What this task involves:
Omit every picture and return the rest of the data unaltered.

Record set:
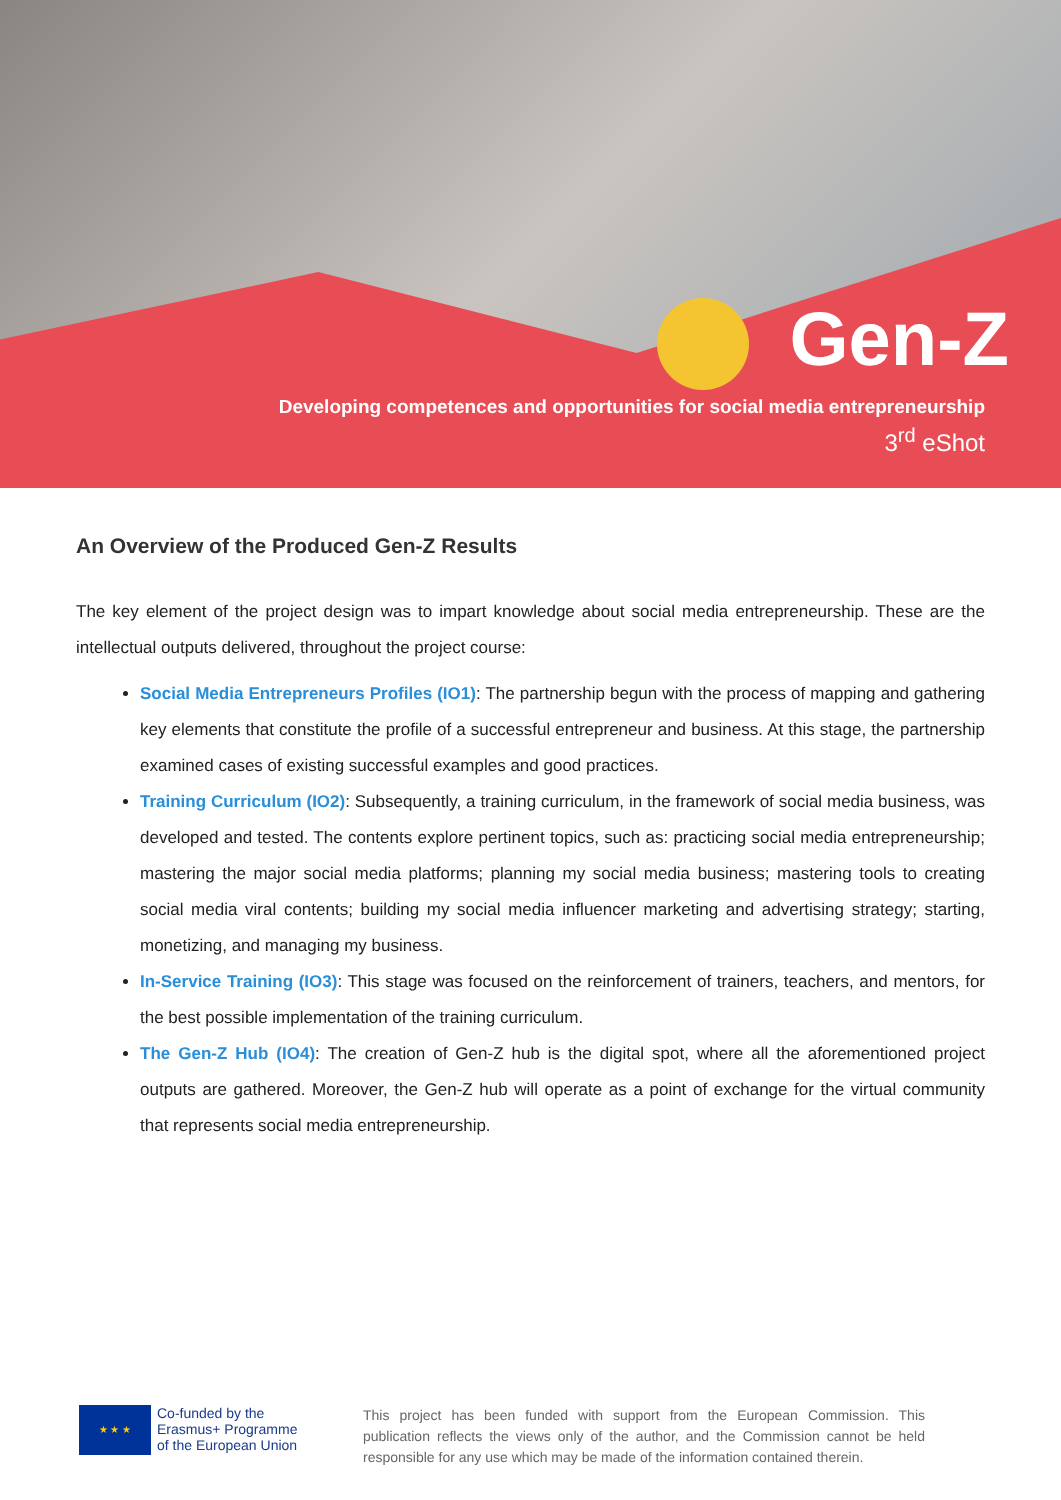Gen-Z
Developing competences and opportunities for social media entrepreneurship
3<sup>rd</sup> eShot
An Overview of the Produced Gen-Z Results
The key element of the project design was to impart knowledge about social media entrepreneurship. These are the intellectual outputs delivered, throughout the project course:
Social Media Entrepreneurs Profiles (IO1): The partnership begun with the process of mapping and gathering key elements that constitute the profile of a successful entrepreneur and business. At this stage, the partnership examined cases of existing successful examples and good practices.
Training Curriculum (IO2): Subsequently, a training curriculum, in the framework of social media business, was developed and tested. The contents explore pertinent topics, such as: practicing social media entrepreneurship; mastering the major social media platforms; planning my social media business; mastering tools to creating social media viral contents; building my social media influencer marketing and advertising strategy; starting, monetizing, and managing my business.
In-Service Training (IO3): This stage was focused on the reinforcement of trainers, teachers, and mentors, for the best possible implementation of the training curriculum.
The Gen-Z Hub (IO4): The creation of Gen-Z hub is the digital spot, where all the aforementioned project outputs are gathered. Moreover, the Gen-Z hub will operate as a point of exchange for the virtual community that represents social media entrepreneurship.
★ ★ ★
Co-funded by the
Erasmus+ Programme
of the European Union
This project has been funded with support from the European Commission. This publication reflects the views only of the author, and the Commission cannot be held responsible for any use which may be made of the information contained therein.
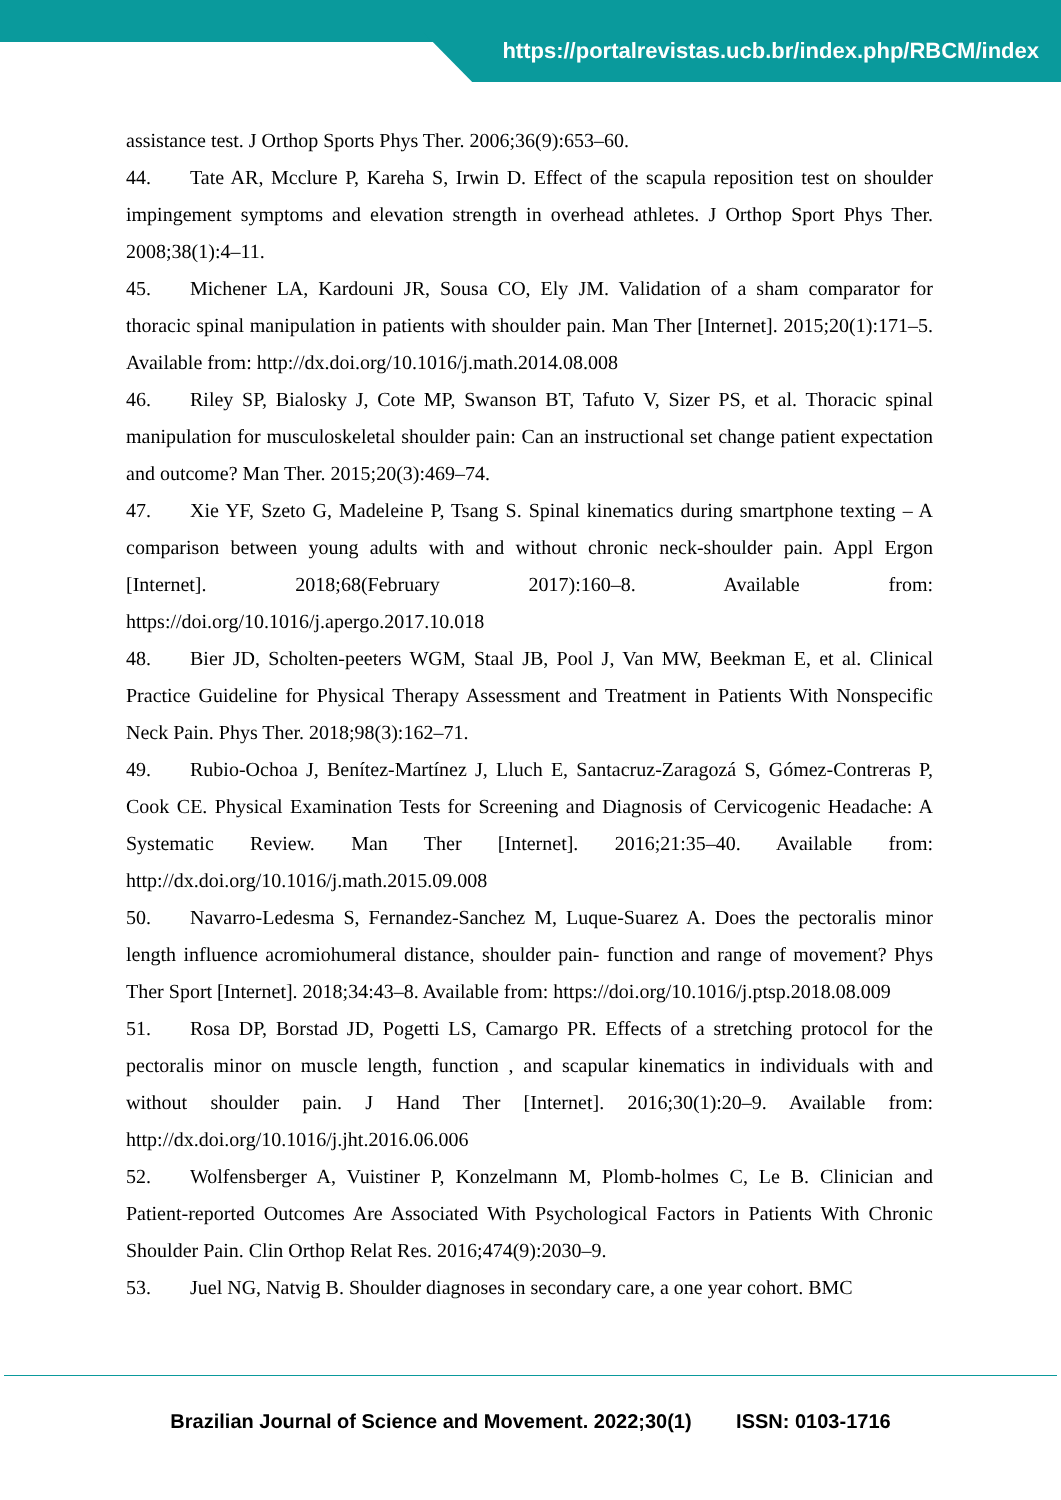https://portalrevistas.ucb.br/index.php/RBCM/index
assistance test. J Orthop Sports Phys Ther. 2006;36(9):653–60.
44. Tate AR, Mcclure P, Kareha S, Irwin D. Effect of the scapula reposition test on shoulder impingement symptoms and elevation strength in overhead athletes. J Orthop Sport Phys Ther. 2008;38(1):4–11.
45. Michener LA, Kardouni JR, Sousa CO, Ely JM. Validation of a sham comparator for thoracic spinal manipulation in patients with shoulder pain. Man Ther [Internet]. 2015;20(1):171–5. Available from: http://dx.doi.org/10.1016/j.math.2014.08.008
46. Riley SP, Bialosky J, Cote MP, Swanson BT, Tafuto V, Sizer PS, et al. Thoracic spinal manipulation for musculoskeletal shoulder pain: Can an instructional set change patient expectation and outcome? Man Ther. 2015;20(3):469–74.
47. Xie YF, Szeto G, Madeleine P, Tsang S. Spinal kinematics during smartphone texting – A comparison between young adults with and without chronic neck-shoulder pain. Appl Ergon [Internet]. 2018;68(February 2017):160–8. Available from: https://doi.org/10.1016/j.apergo.2017.10.018
48. Bier JD, Scholten-peeters WGM, Staal JB, Pool J, Van MW, Beekman E, et al. Clinical Practice Guideline for Physical Therapy Assessment and Treatment in Patients With Nonspecific Neck Pain. Phys Ther. 2018;98(3):162–71.
49. Rubio-Ochoa J, Benítez-Martínez J, Lluch E, Santacruz-Zaragozá S, Gómez-Contreras P, Cook CE. Physical Examination Tests for Screening and Diagnosis of Cervicogenic Headache: A Systematic Review. Man Ther [Internet]. 2016;21:35–40. Available from: http://dx.doi.org/10.1016/j.math.2015.09.008
50. Navarro-Ledesma S, Fernandez-Sanchez M, Luque-Suarez A. Does the pectoralis minor length influence acromiohumeral distance, shoulder pain- function and range of movement? Phys Ther Sport [Internet]. 2018;34:43–8. Available from: https://doi.org/10.1016/j.ptsp.2018.08.009
51. Rosa DP, Borstad JD, Pogetti LS, Camargo PR. Effects of a stretching protocol for the pectoralis minor on muscle length, function , and scapular kinematics in individuals with and without shoulder pain. J Hand Ther [Internet]. 2016;30(1):20–9. Available from: http://dx.doi.org/10.1016/j.jht.2016.06.006
52. Wolfensberger A, Vuistiner P, Konzelmann M, Plomb-holmes C, Le B. Clinician and Patient-reported Outcomes Are Associated With Psychological Factors in Patients With Chronic Shoulder Pain. Clin Orthop Relat Res. 2016;474(9):2030–9.
53. Juel NG, Natvig B. Shoulder diagnoses in secondary care, a one year cohort. BMC
Brazilian Journal of Science and Movement. 2022;30(1) ISSN: 0103-1716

Task response:
Gen-Z
Developing competences and opportunities for social media entrepreneurship
3<sup>rd</sup> eShot
An Overview of the Produced Gen-Z Results
The key element of the project design was to impart knowledge about social media entrepreneurship. These are the intellectual outputs delivered, throughout the project course:
Social Media Entrepreneurs Profiles (IO1): The partnership begun with the process of mapping and gathering key elements that constitute the profile of a successful entrepreneur and business. At this stage, the partnership examined cases of existing successful examples and good practices.
Training Curriculum (IO2): Subsequently, a training curriculum, in the framework of social media business, was developed and tested. The contents explore pertinent topics, such as: practicing social media entrepreneurship; mastering the major social media platforms; planning my social media business; mastering tools to creating social media viral contents; building my social media influencer marketing and advertising strategy; starting, monetizing, and managing my business.
In-Service Training (IO3): This stage was focused on the reinforcement of trainers, teachers, and mentors, for the best possible implementation of the training curriculum.
The Gen-Z Hub (IO4): The creation of Gen-Z hub is the digital spot, where all the aforementioned project outputs are gathered. Moreover, the Gen-Z hub will operate as a point of exchange for the virtual community that represents social media entrepreneurship.
★ ★ ★
Co-funded by the
Erasmus+ Programme
of the European Union
This project has been funded with support from the European Commission. This publication reflects the views only of the author, and the Commission cannot be held responsible for any use which may be made of the information contained therein.
https://portalrevistas.ucb.br/index.php/RBCM/index
assistance test. J Orthop Sports Phys Ther. 2006;36(9):653–60.
44. Tate AR, Mcclure P, Kareha S, Irwin D. Effect of the scapula reposition test on shoulder impingement symptoms and elevation strength in overhead athletes. J Orthop Sport Phys Ther. 2008;38(1):4–11.
45. Michener LA, Kardouni JR, Sousa CO, Ely JM. Validation of a sham comparator for thoracic spinal manipulation in patients with shoulder pain. Man Ther [Internet]. 2015;20(1):171–5. Available from: http://dx.doi.org/10.1016/j.math.2014.08.008
46. Riley SP, Bialosky J, Cote MP, Swanson BT, Tafuto V, Sizer PS, et al. Thoracic spinal manipulation for musculoskeletal shoulder pain: Can an instructional set change patient expectation and outcome? Man Ther. 2015;20(3):469–74.
47. Xie YF, Szeto G, Madeleine P, Tsang S. Spinal kinematics during smartphone texting – A comparison between young adults with and without chronic neck-shoulder pain. Appl Ergon [Internet]. 2018;68(February 2017):160–8. Available from: https://doi.org/10.1016/j.apergo.2017.10.018
48. Bier JD, Scholten-peeters WGM, Staal JB, Pool J, Van MW, Beekman E, et al. Clinical Practice Guideline for Physical Therapy Assessment and Treatment in Patients With Nonspecific Neck Pain. Phys Ther. 2018;98(3):162–71.
49. Rubio-Ochoa J, Benítez-Martínez J, Lluch E, Santacruz-Zaragozá S, Gómez-Contreras P, Cook CE. Physical Examination Tests for Screening and Diagnosis of Cervicogenic Headache: A Systematic Review. Man Ther [Internet]. 2016;21:35–40. Available from: http://dx.doi.org/10.1016/j.math.2015.09.008
50. Navarro-Ledesma S, Fernandez-Sanchez M, Luque-Suarez A. Does the pectoralis minor length influence acromiohumeral distance, shoulder pain- function and range of movement? Phys Ther Sport [Internet]. 2018;34:43–8. Available from: https://doi.org/10.1016/j.ptsp.2018.08.009
51. Rosa DP, Borstad JD, Pogetti LS, Camargo PR. Effects of a stretching protocol for the pectoralis minor on muscle length, function , and scapular kinematics in individuals with and without shoulder pain. J Hand Ther [Internet]. 2016;30(1):20–9. Available from: http://dx.doi.org/10.1016/j.jht.2016.06.006
52. Wolfensberger A, Vuistiner P, Konzelmann M, Plomb-holmes C, Le B. Clinician and Patient-reported Outcomes Are Associated With Psychological Factors in Patients With Chronic Shoulder Pain. Clin Orthop Relat Res. 2016;474(9):2030–9.
53. Juel NG, Natvig B. Shoulder diagnoses in secondary care, a one year cohort. BMC
Brazilian Journal of Science and Movement. 2022;30(1) ISSN: 0103-1716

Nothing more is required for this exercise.